Colorado started out fine. We stayed in a rental for the first several months through winter waiting for her first rental to be ready. I even remember picking up a large sushi platter for New Year’s and celebrating with her. We were still having fun together.

Months later we eventually moved into her new home, we got furniture and lawn care setup before the heavy winter came in, resulting in our garage actually being completely full of cardboard. I mean floor-to-ceiling almost-spilling-out-when-the-garage-door-was-opened full. But it was here I started drinking more heavily. Same issues with work and feeling like I didn’t have a lot to do. It wasn’t really bad at first but all bad habits can start small. I remember thinking “If she’s going to do whatever she wants then so am I”. Obviously not a healthy thought. Almost every night I’d head to the den and stay up drinking and playing Super Smash Brothers Ultimate. We even started sleeping in separate rooms because we didn’t do much together and our schedules were too different.

It was in the second rental property in Colorado where things took a hard turn for the worse. Between the constant travel, setting up the homes, doing most of the cooking and cleaning, working, studying, practicing coding, looking for new work, and saving up for a down payment I started to drink even more. I kept up with all my responsibilities but we were both busy and she didn’t seem to really care about what I was going through so I drowned my feelings in a bottle of Jack Daniels every night. We were in Colorado so we did all the fun Colorado things outdoors. We even attempted some 14’ers, but I was too out-of-shape and overweight to finish one. My drinking gave rise to arguments between my wife and I, prompting her to request I attend therapy for anger issues, which I did. I’m not with the same therapist but I am still in therapy.

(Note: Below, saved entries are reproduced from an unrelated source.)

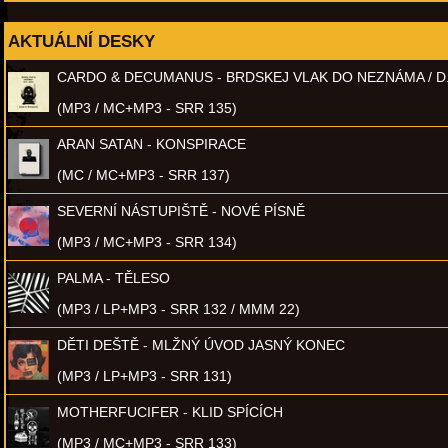
AKTUÁLNÍ DESKY
CARDO & DECUMANUS - BRDSKEJ VLAK DO NEZNÁMA / D
(MP3 / MC+MP3 - SRR 135)
ARAN SATAN - KONSPIRACE
(MC / MC+MP3 - SRR 137)
SEVERNÍ NÁSTUPIŠTĚ - NOVÉ PÍSNĚ
(MP3 / MC+MP3 - SRR 134)
PALMA - TĚLESO
(MP3 / LP+MP3 - SRR 132 / MMM 22)
DĚTI DEŠTĚ - MLŽNÝ ÚVOD JASNÝ KONEC
(MP3 / LP+MP3 - SRR 131)
MOTHERFUCIFER - KLID SPÍCÍCH
(MP3 / MC+MP3 - SRR 133)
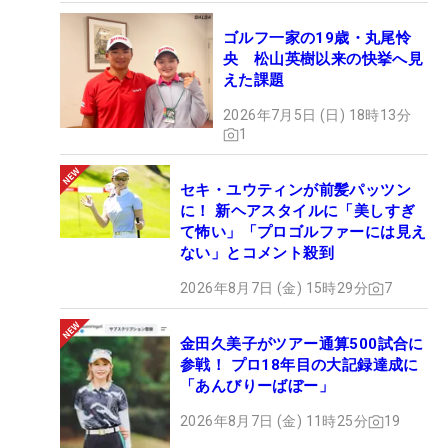
ゴルフ一家の19歳・丸尾怜
央 松山英樹以来の快挙へ見
えた課題
2026年7月5日 (日) 18時13分
1
セキ・ユウティンが前髪パッツン
に！ 新ヘアスタイルに「美しすぎ
て怖い」「プロゴルファーには見え
ない」とコメント殺到
2026年8月7日 (金) 15時29分
7
金田久美子がツアー通算500試合に
参戦！ プロ18年目の大記録達成に
「あんびりーばぼー」
2026年8月7日 (金) 11時25分
19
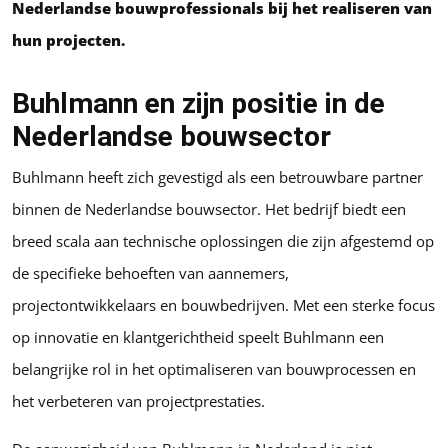
Nederlandse bouwprofessionals bij het realiseren van
hun projecten.
Buhlmann en zijn positie in de
Nederlandse bouwsector
Buhlmann heeft zich gevestigd als een betrouwbare partner
binnen de Nederlandse bouwsector. Het bedrijf biedt een
breed scala aan technische oplossingen die zijn afgestemd op
de specifieke behoeften van aannemers,
projectontwikkelaars en bouwbedrijven. Met een sterke focus
op innovatie en klantgerichtheid speelt Buhlmann een
belangrijke rol in het optimaliseren van bouwprocessen en
het verbeteren van projectprestaties.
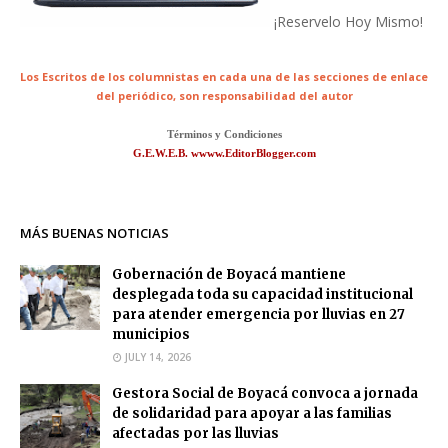
¡Reservelo Hoy Mismo!
Los Escritos de los columnistas en cada una de las secciones de enlace
del periódico,
son responsabilidad del autor
Términos y Condiciones
G.E.W.E.B. wwww.EditorBlogger.com
MÁS BUENAS NOTICIAS
Gobernación de Boyacá mantiene
desplegada toda su capacidad institucional
para atender emergencia por lluvias en 27
municipios
JULY 14, 2026
Gestora Social de Boyacá convoca a jornada
de solidaridad para apoyar a las familias
afectadas por las lluvias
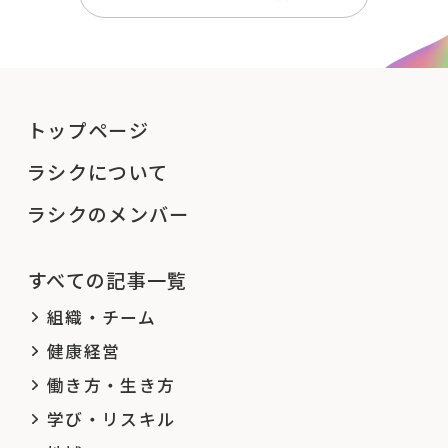
トップページ
ラシクについて
ラシクのメンバー
すべての記事一覧
組織・チーム
健康経営
働き方・生き方
学び・リスキル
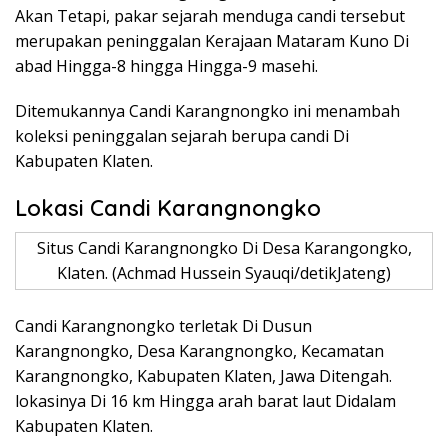
Akan Tetapi, pakar sejarah menduga candi tersebut
merupakan peninggalan Kerajaan Mataram Kuno Di
abad Hingga-8 hingga Hingga-9 masehi.
Ditemukannya Candi Karangnongko ini menambah
koleksi peninggalan sejarah berupa candi Di
Kabupaten Klaten.
Lokasi Candi Karangnongko
Situs Candi Karangnongko Di Desa Karangongko,
Klaten. (Achmad Hussein Syauqi/detikJateng)
Candi Karangnongko terletak Di Dusun
Karangnongko, Desa Karangnongko, Kecamatan
Karangnongko, Kabupaten Klaten, Jawa Ditengah.
lokasinya Di 16 km Hingga arah barat laut Didalam
Kabupaten Klaten.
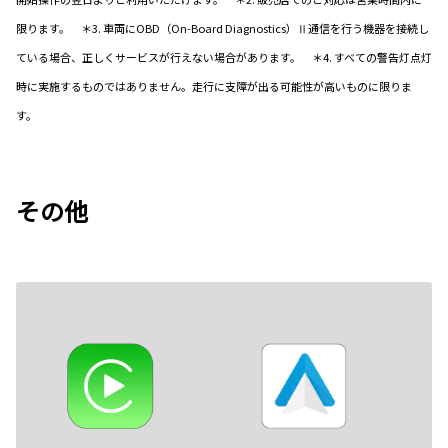
限ります。 ＊3. 車両にOBD（On-Board Diagnostics）Ⅱ通信を行う機器を接続し
ている場合、正しくサービスが行えない場合があります。 ＊4. すべての警告灯点灯
時に実施するものではありません。走行に支障が出る可能性が高いものに限りま
す。
その他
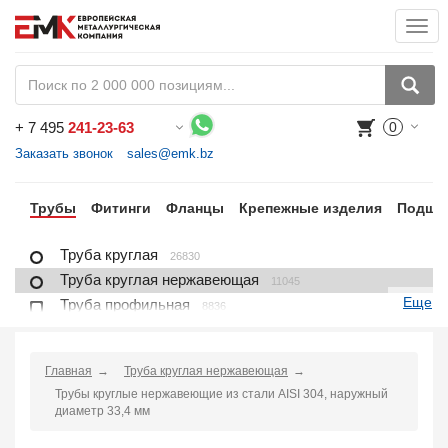
Togg
navi
+
7 495
241-23-63
0
Воспользуйтесь каталогом, положите товар в корзину и оформите заказ.
Заказать звонок
sales@emk.bz
ра
Трубы
Фитинги
Фланцы
Крепежные изделия
Подши
Труба круглая
26830
Труба круглая нержавеющая
11045
Еще
Труба профильная
8836
Труба профильная нержавеющая
1721
Труба плакированная
166
Главная
Труба круглая нержавеющая
Труба футерованная
1
Трубы круглые нержавеющие из стали AISI 304, наружный
Труба в изоляции
2230
диаметр 33,4 мм
Труба u-образная
1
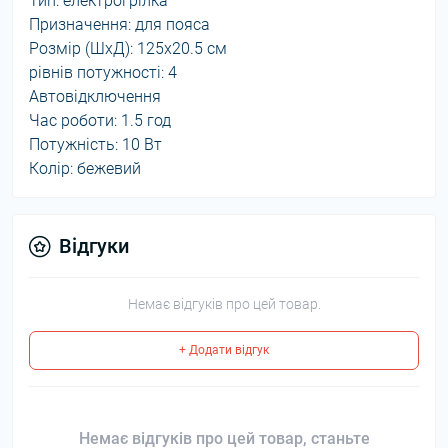
Тип: електрогрілка
Призначення: для пояса
Розмір (ШxД): 125x20.5 см
рівнів потужності: 4
Автовідключення
Час роботи: 1.5 год
Потужність: 10 Вт
Колір: бежевий
Відгуки
Немає відгуків про цей товар.
+ Додати відгук
Немає відгуків про цей товар, станьте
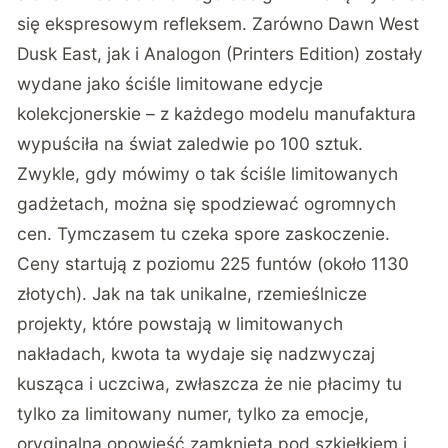
się ekspresowym refleksem. Zarówno Dawn West
Dusk East, jak i Analogon (Printers Edition) zostały
wydane jako ściśle limitowane edycje
kolekcjonerskie – z każdego modelu manufaktura
wypuściła na świat zaledwie po 100 sztuk.
Zwykle, gdy mówimy o tak ściśle limitowanych
gadżetach, można się spodziewać ogromnych
cen. Tymczasem tu czeka spore zaskoczenie.
Ceny startują z poziomu 225 funtów (około 1130
złotych). Jak na tak unikalne, rzemieślnicze
projekty, które powstają w limitowanych
nakładach, kwota ta wydaje się nadzwyczaj
kusząca i uczciwa, zwłaszcza że nie płacimy tu
tylko za limitowany numer, tylko za emocje,
oryginalną opowieść zamkniętą pod szkiełkiem i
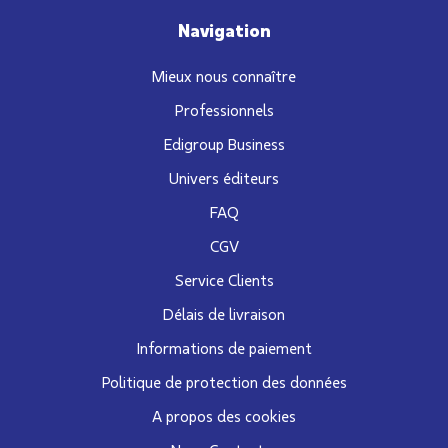
Navigation
Mieux nous connaître
Professionnels
Edigroup Business
Univers éditeurs
FAQ
CGV
Service Clients
Délais de livraison
Informations de paiement
Politique de protection des données
A propos des cookies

When my mom, sister and her partner visited us we went white water rafting for the first time too. Again tensions between my wife and mom existed making some moments uncomfortable. By the time they visited I realized I needed to cut back on drinking and had done so tremendously. It was also while we were in Colorado that I correctly deduced my wife was pregnant when she got light-headed and fell after standing up.

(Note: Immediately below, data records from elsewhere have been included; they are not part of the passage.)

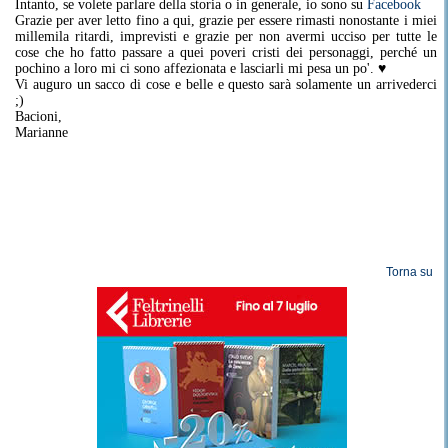
Intanto, se volete parlare della storia o in generale, io sono su
Facebook
Grazie per aver letto fino a qui, grazie per essere rimasti nonostante i miei
millemila ritardi, imprevisti e grazie per non avermi ucciso per tutte le
cose che ho fatto passare a quei poveri cristi dei personaggi, perché un
pochino a loro mi ci sono affezionata e lasciarli mi pesa un po'. ♥
Vi auguro un sacco di cose e belle e questo sarà solamente un arrivederci
;)
Bacioni,
Marianne
Torna su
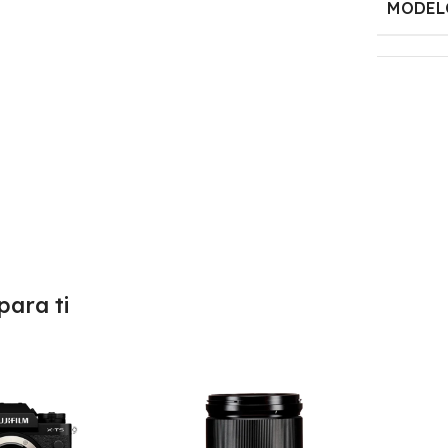
MODEL
ara ti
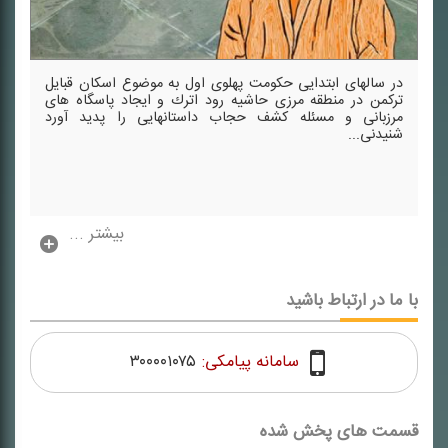
در سالهای ابتدایی حكومت پهلوی اول به موضوع اسكان قبایل
تركمن در منطقه مرزی حاشیه رود اترك و ایجاد پاسگاه های
مرزبانی و مسئله كشف حجاب داستانهایی را پدید آورد
شنیدنی...
بیشتر ...
با ما در ارتباط باشید
سامانه پیامکی:
۳۰۰۰۰۱۰۷۵
قسمت های پخش شده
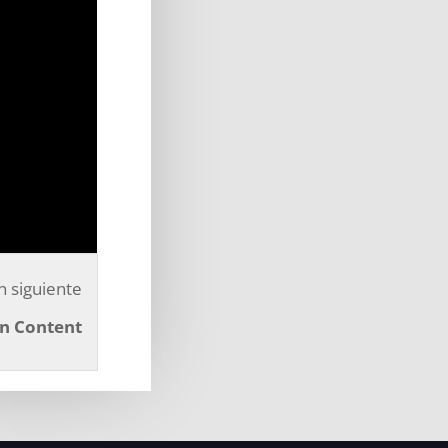
Lesson
n siguiente
5
n Content
within
section
Create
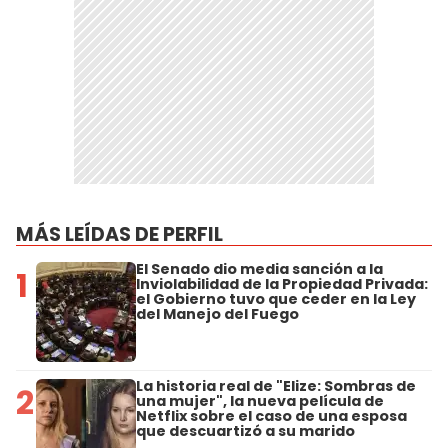
MÁS LEÍDAS DE PERFIL
El Senado dio media sanción a la
1
Inviolabilidad de la Propiedad Privada:
el Gobierno tuvo que ceder en la Ley
del Manejo del Fuego
La historia real de "Elize: Sombras de
2
una mujer", la nueva película de
Netflix sobre el caso de una esposa
que descuartizó a su marido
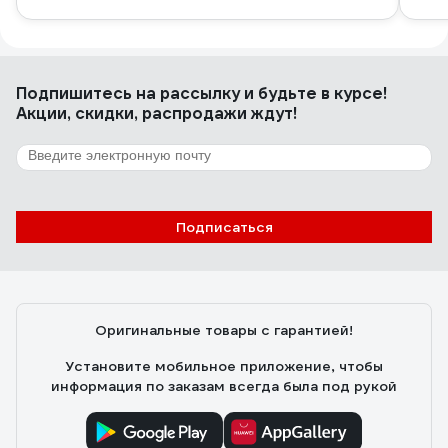
Подпишитесь
на рассылку
и будьте в курсе!
Акции, скидки, распродажи ждут!
Подписаться
Оригинальные товары с гарантией!
Установите мобильное приложение, чтобы
информация по заказам всегда была под рукой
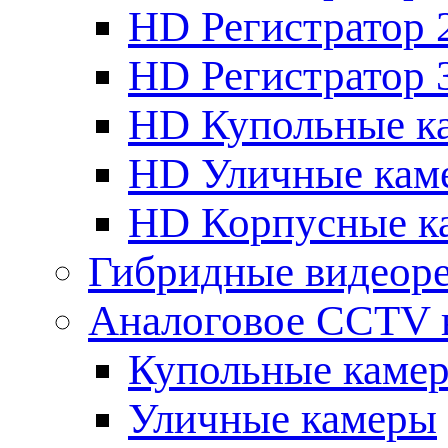
HD Регистратор 
HD Регистратор 
HD Купольные к
HD Уличные кам
HD Корпусные к
Гибридные видеор
Аналоговое CCTV 
Купольные каме
Уличные камеры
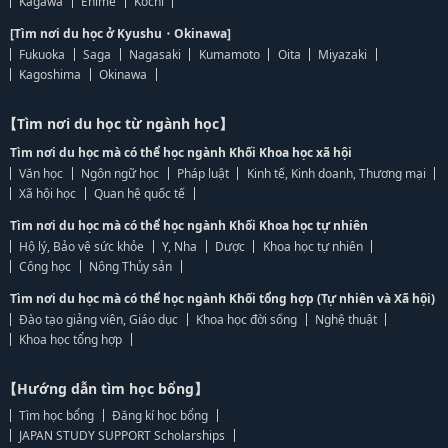
Kagawa
Ehime
Kochi
[Tìm nơi du học ở Kyushu・Okinawa]
Fukuoka
Saga
Nagasaki
Kumamoto
Oita
Miyazaki
Kagoshima
Okinawa
【Tìm nơi du học từ ngành học】
Tìm nơi du học mà có thể học ngành Khối Khoa học xã hội
Văn học
Ngôn ngữ học
Pháp luật
Kinh tế, Kinh doanh, Thương mại
Xã hội học
Quan hệ quốc tế
Tìm nơi du học mà có thể học ngành Khối Khoa học tự nhiên
Hộ lý, Bảo vệ sức khỏe
Y, Nha
Dược
Khoa học tự nhiên
Công học
Nông Thủy sản
Tìm nơi du học mà có thể học ngành Khối tổng hợp (Tự nhiên và Xã hội)
Đào tạo giảng viên, Giáo dục
Khoa học đời sống
Nghệ thuật
Khoa học tổng hợp
【Hướng dẫn tìm học bổng】
Tìm học bổng
Đăng kí học bổng
JAPAN STUDY SUPPORT Scholarships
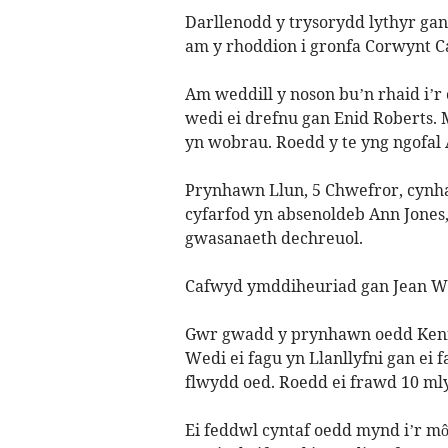
Darllenodd y trysorydd lythyr gan
am y rhoddion i gronfa Corwynt Ca
Am weddill y noson bu’n rhaid i’
wedi ei drefnu gan Enid Roberts
yn wobrau. Roedd y te yng ngofal
Prynhawn Llun, 5 Chwefror, cynh
cyfarfod yn absenoldeb Ann Jones,
gwasanaeth dechreuol.
Cafwyd ymddiheuriad gan Jean Wil
Gwr gwadd y prynhawn oedd Kennet
Wedi ei fagu yn Llanllyfni gan ei 
flwydd oed. Roedd ei frawd 10 ml
Ei feddwl cyntaf oedd mynd i’r mô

It wasn’t long after this we bought my house in Arizona, which was a great deal of stress for me and completely depleted all of my savings. We moved in and started the whole “setting up the rental” process. However I felt incredibly pressured by my wife to find a new job, complete with a pay raise, while doing everything else too. Groceries, cooking, cleaning, property maintenance, working, studying, and applying for new work. My telling her that I only had so much time and energy to get things done just pissed her off. When after months of hard work and I still had no new job, I became depressed again and told her as much, but it just pissed her off. Whereupon she shamed me for having these feelings. This is in my mind where the true cracks in our relationship became obvious. We were both going through a lot, especially her at the beginning of her pregnancy, and we had a hard time supporting each other in the ways we felt we needed. Neither of us was getting our emotional needs met. I did everything I believed I could do but every misstep or sign of weakness upset her. She also became depressed and was in her own dark place. Things didn’t stay this way but it was a portentous period, indicating what would happen if we were put into a similar situation again. My not-drinking was much better but there was a night I drank way too much, leaving her feeling overwhelmed. Eventually we moved back to California so she could deliver our daughter somewhere more stable, somwhere close to her first house.

For the sake of levity (I hope) I will share that one day we came home to a crossbow bolt sticking into our front door. I’m not joking, someone had shot a crossbow through one of our windows, into the house, into the front door so that the head of the bolt was visible when approaching the door from outside with the shaft inside. This is funny because no one was hurt and we only had to replace a window and door. I have a suspect in mind but didn’t think either of us were in real danger so it wasn’t that big of a deal. I even told the police who I suspected but there’s not much they could’ve done.